Hacker News new | ask | show | jobs
by delusional 1649 days ago
You don't give any specific examples, but is this really true? Is there anyone out there saying we should ignore the past and just move on? I think you'll find a lot of people saying that we shouldn't glorify and worship it, but none saying not to remember it.
1 comments

I think that's more an American thing than a "western civilization" thing. Of course, the article is talking about America...

You see this in many ways. You see some statistic reported, or some event happens, and they say "It's the highest (or the first) since 2017", like that makes this really unusual.

You see it in sports, where people argue whether LeBron or Michael are the greatest, as if Bill Russell and Oscar Robertson never existed.

You see it in web frameworks.

You see it in the 24 hour news cycle. "Here's what's happened in the last hour, and we'll repeat a few things that happened a couple of hours before that" - as if anything older than 3 hours is no longer relevant.

You see it in video. I once took a half-hour non-news TV show, and for a 12-minute segment, I counted the cuts. It worked out that the average time between cuts was 3 seconds. This was clear back in the 1980s; it may be worse now. So video is tuning us to a world where, if you don't like what you see, it will all be completely different in 3 seconds.

So maybe nobody is explicitly stating as a philosophical that we should ignore the past and just move on... oh, wait. Doesn't existentialism teach that this moment is all you've got?
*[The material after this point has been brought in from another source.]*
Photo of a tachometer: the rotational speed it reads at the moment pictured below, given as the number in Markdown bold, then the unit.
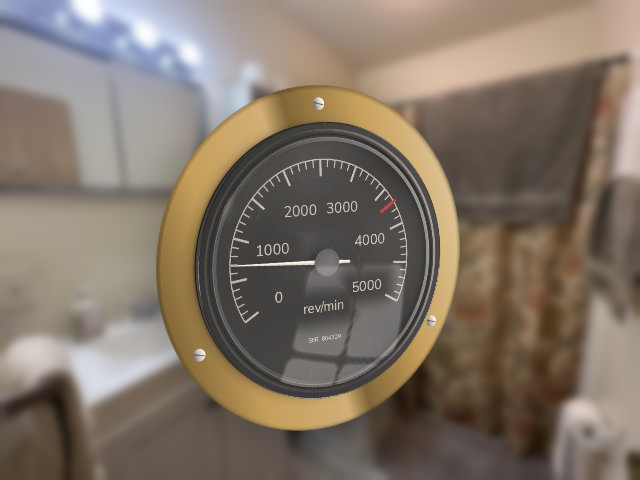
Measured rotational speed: **700** rpm
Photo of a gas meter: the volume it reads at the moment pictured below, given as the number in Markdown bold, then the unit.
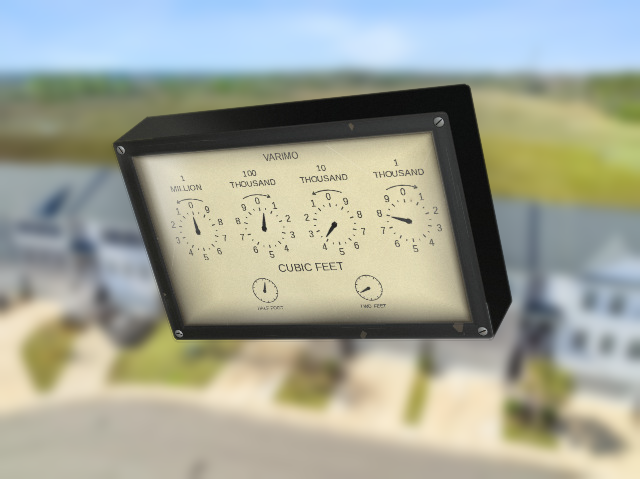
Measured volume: **3800** ft³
But American in particular is a place where the past is not relevant. It's a place where you go when you want to leave the past behind - leave the old country with all its constraining history. And you can do the same in America, too - just move to another state when you want a new life. I've heard that the difference between America and Europe is that in Europe, 100 miles is a long distance, and in America, 100 years is a long time. We don't have the sense of deeper history that Europe has.

So, combining philosophy, lack of history, instant-everything society, and media focusing on what's new right now, yes, I'd say that we're effectively ignoring the past - not totally, but more than most cultures have.

Those are interesting points, and I suppose I agree that there's too little "deep thought" and too much "crisis all the time". I'm not really sure if I agree that nobody cares about the past though.

I think what we are seeing in large part is a retooling of the past. America cares deeply about it's past. The only thing you ever hear them talk about is "founding farther this" or "Confederacy that". From my perspective America seems infatuated with its own past. Here in Europe we rarely even talk about that time Germany tried to take over the whole thing, maybe because we all tried to do the same previously.